“Well, then,” said Josephine, half closing her eyes, “in the first place I feel a great calm, a heavenly calm. My fate is decided. No more suspense. My duties are clear. I have a husband I am proud of. There is no perfidy with him, no deceit, no disingenuousness, no shade. He is a human sun. He will make me a better, truer woman, and I him a happier man. Yes, is it not nice to think that great and strong as he is I can teach him a happiness he knows not as yet?” And she smiled with the sense of her delicate power, but said no more; for she was not the one to talk much about herself. But Rose pressed her. “Yes, go on, dear,” she said, “I seem to see your pretty little thoughts rising out of your heart like a bubbling fountain: go on.”
Thus encouraged, Josephine thought on aloud, “And then, gratitude!” said she. “I have heard it said, or read it somewhere, that gratitude is a burden: I cannot understand that sentiment; why, to me gratitude is a delight, gratitude is a passion. It is the warmest of all the tender feelings I have for dear Monsieur Raynal. I feel it glow here, in my bosom. I think I shall love him as I ought long before he comes back.”
“Before?”
“Yes,” murmured Josephine, her eyes still half closed. “His virtues will always be present to me. His little faults of manner will not be in sight. Good Raynal! The image of those great qualities I revere so, perhaps because I fail in them myself, will be before my mind; and ere he comes home I shall love him dearly. I’ll tell you one reason why I wished to go home at once was—no—you must guess.”

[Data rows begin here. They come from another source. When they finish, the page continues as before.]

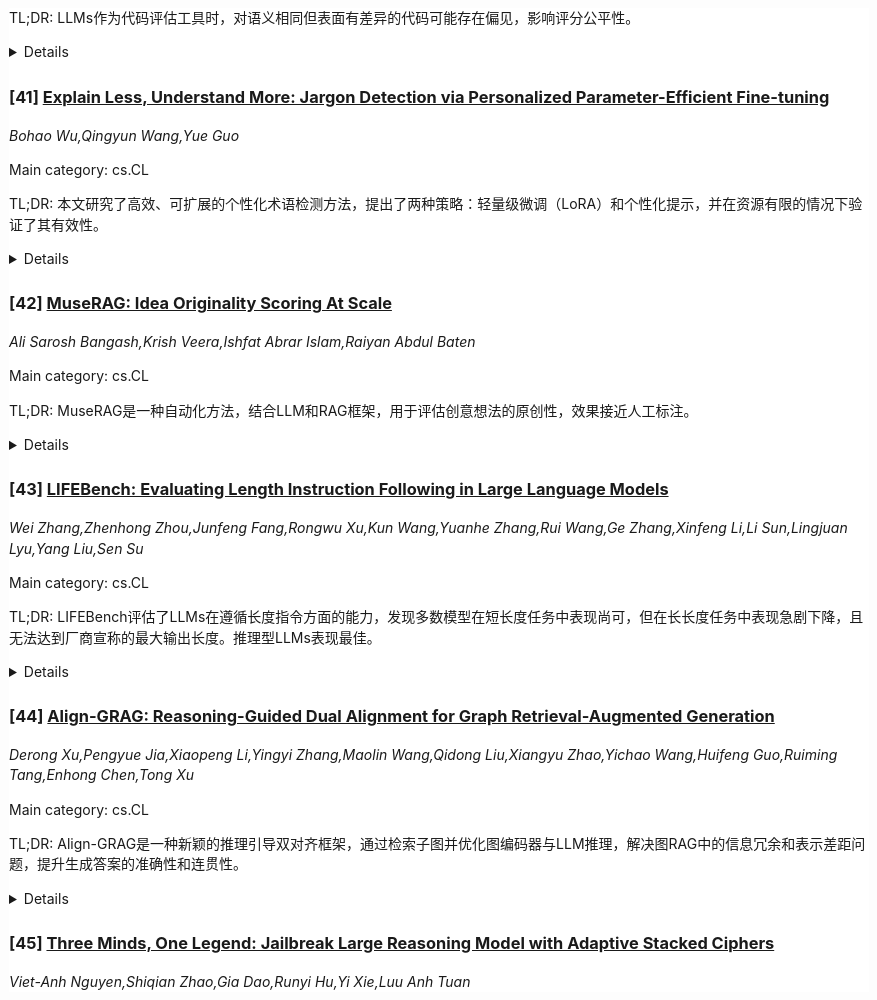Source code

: TL;DR: LLMs作为代码评估工具时，对语义相同但表面有差异的代码可能存在偏见，影响评分公平性。


<details><summary>Details</summary></details>


### [41] [Explain Less, Understand More: Jargon Detection via Personalized Parameter-Efficient Fine-tuning](https://arxiv.org/abs/2505.16227)
*Bohao Wu,Qingyun Wang,Yue Guo*

Main category: cs.CL

TL;DR: 本文研究了高效、可扩展的个性化术语检测方法，提出了两种策略：轻量级微调（LoRA）和个性化提示，并在资源有限的情况下验证了其有效性。


<details><summary>Details</summary></details>


### [42] [MuseRAG: Idea Originality Scoring At Scale](https://arxiv.org/abs/2505.16232)
*Ali Sarosh Bangash,Krish Veera,Ishfat Abrar Islam,Raiyan Abdul Baten*

Main category: cs.CL

TL;DR: MuseRAG是一种自动化方法，结合LLM和RAG框架，用于评估创意想法的原创性，效果接近人工标注。


<details><summary>Details</summary></details>


### [43] [LIFEBench: Evaluating Length Instruction Following in Large Language Models](https://arxiv.org/abs/2505.16234)
*Wei Zhang,Zhenhong Zhou,Junfeng Fang,Rongwu Xu,Kun Wang,Yuanhe Zhang,Rui Wang,Ge Zhang,Xinfeng Li,Li Sun,Lingjuan Lyu,Yang Liu,Sen Su*

Main category: cs.CL

TL;DR: LIFEBench评估了LLMs在遵循长度指令方面的能力，发现多数模型在短长度任务中表现尚可，但在长长度任务中表现急剧下降，且无法达到厂商宣称的最大输出长度。推理型LLMs表现最佳。


<details><summary>Details</summary></details>


### [44] [Align-GRAG: Reasoning-Guided Dual Alignment for Graph Retrieval-Augmented Generation](https://arxiv.org/abs/2505.16237)
*Derong Xu,Pengyue Jia,Xiaopeng Li,Yingyi Zhang,Maolin Wang,Qidong Liu,Xiangyu Zhao,Yichao Wang,Huifeng Guo,Ruiming Tang,Enhong Chen,Tong Xu*

Main category: cs.CL

TL;DR: Align-GRAG是一种新颖的推理引导双对齐框架，通过检索子图并优化图编码器与LLM推理，解决图RAG中的信息冗余和表示差距问题，提升生成答案的准确性和连贯性。


<details><summary>Details</summary></details>


### [45] [Three Minds, One Legend: Jailbreak Large Reasoning Model with Adaptive Stacked Ciphers](https://arxiv.org/abs/2505.16241)
*Viet-Anh Nguyen,Shiqian Zhao,Gia Dao,Runyi Hu,Yi Xie,Luu Anh Tuan*
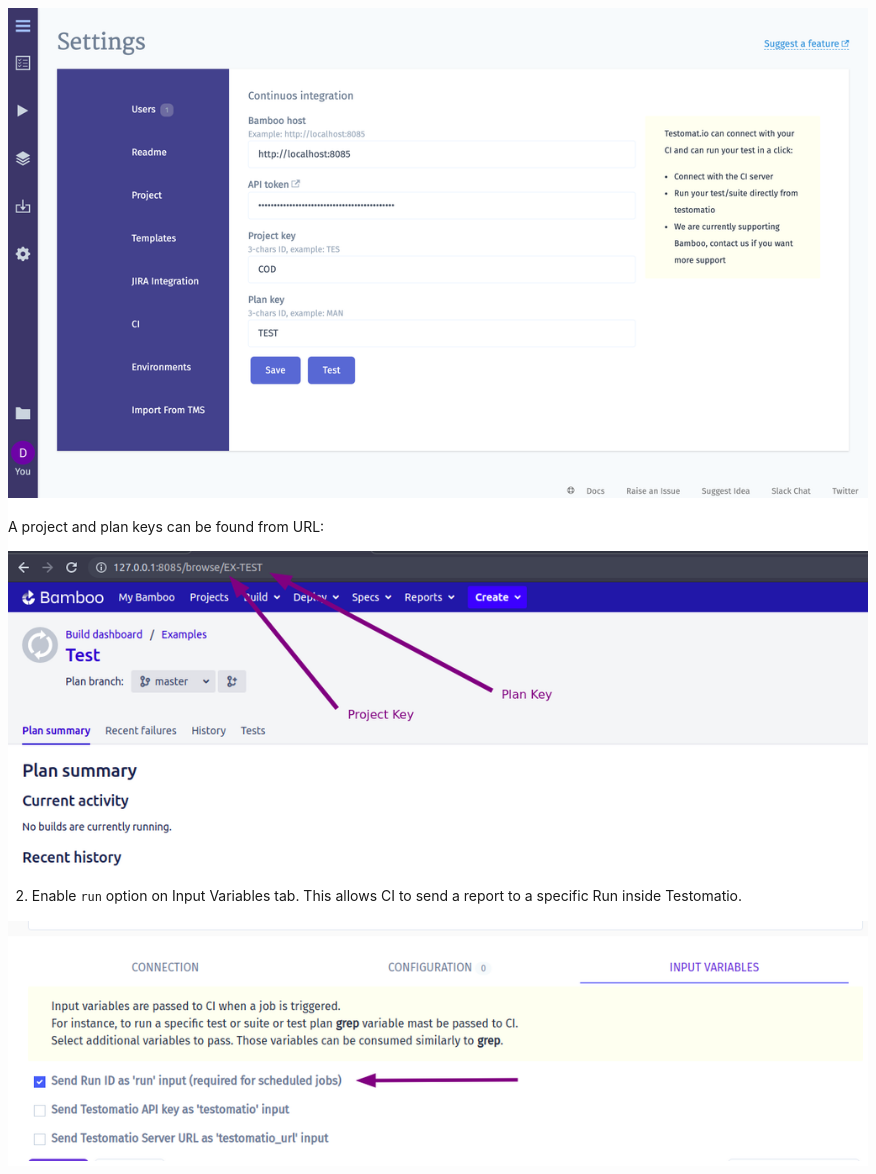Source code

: ![CI settings](images/107245863-a51f7a00-6a55-11eb-89d9-52f66402ba0f.png)

A project and plan keys can be found from URL:

![image](images/108208802-2ea80980-7132-11eb-9315-cf0465826f55.png)

2. Enable `run` option on Input Variables tab. This allows CI to send a report to a specific Run inside Testomatio.

![image](images/113136335-ebaa7d00-922b-11eb-9012-72d0d9646380.png)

“Guess?” said Rose, contemptuously. “As if I did not see it was to put on your gray silk.”
Josephine smiled assent, and said almost with fervor, “Good Raynal! I feel prouder of his honest name than of our noble one. And I am so calm, dear, thanks to you, so tranquil; so pleased that my mother’s mind is at rest, so convinced all is for the best, so contented with my own lot; so hap—py.”
A gentle tear stole from beneath her long lashes. Rose looked at her wistfully: then laid her cheek to hers. They leaned back hand in hand, placid and silent.
The carriage glided fast. Beaurepaire was almost in sight.
Suddenly Josephine’s hand tightened on Rose’s, and she sat up in the carriage like a person awakened from a strange dream.
“What is it?” asked Rose.
“Some one in uniform.”
“Oh, is that all? Ah! you thought it was a message from Raynal.”
“Oh! no! on foot—walking very slowly. Coming this way, too. Coming this way!” and she became singularly restless, and looked round in the carriage. It was one of those old chariots with no side windows, but a peep hole at the back. This aperture, however, had a flap over it. Josephine undid the flap with nimble though agitated fingers; and saw—nothing. The road had taken a turn. “Oh,” said Rose, carelessly, “for that matter the roads are full of soldiers just now.”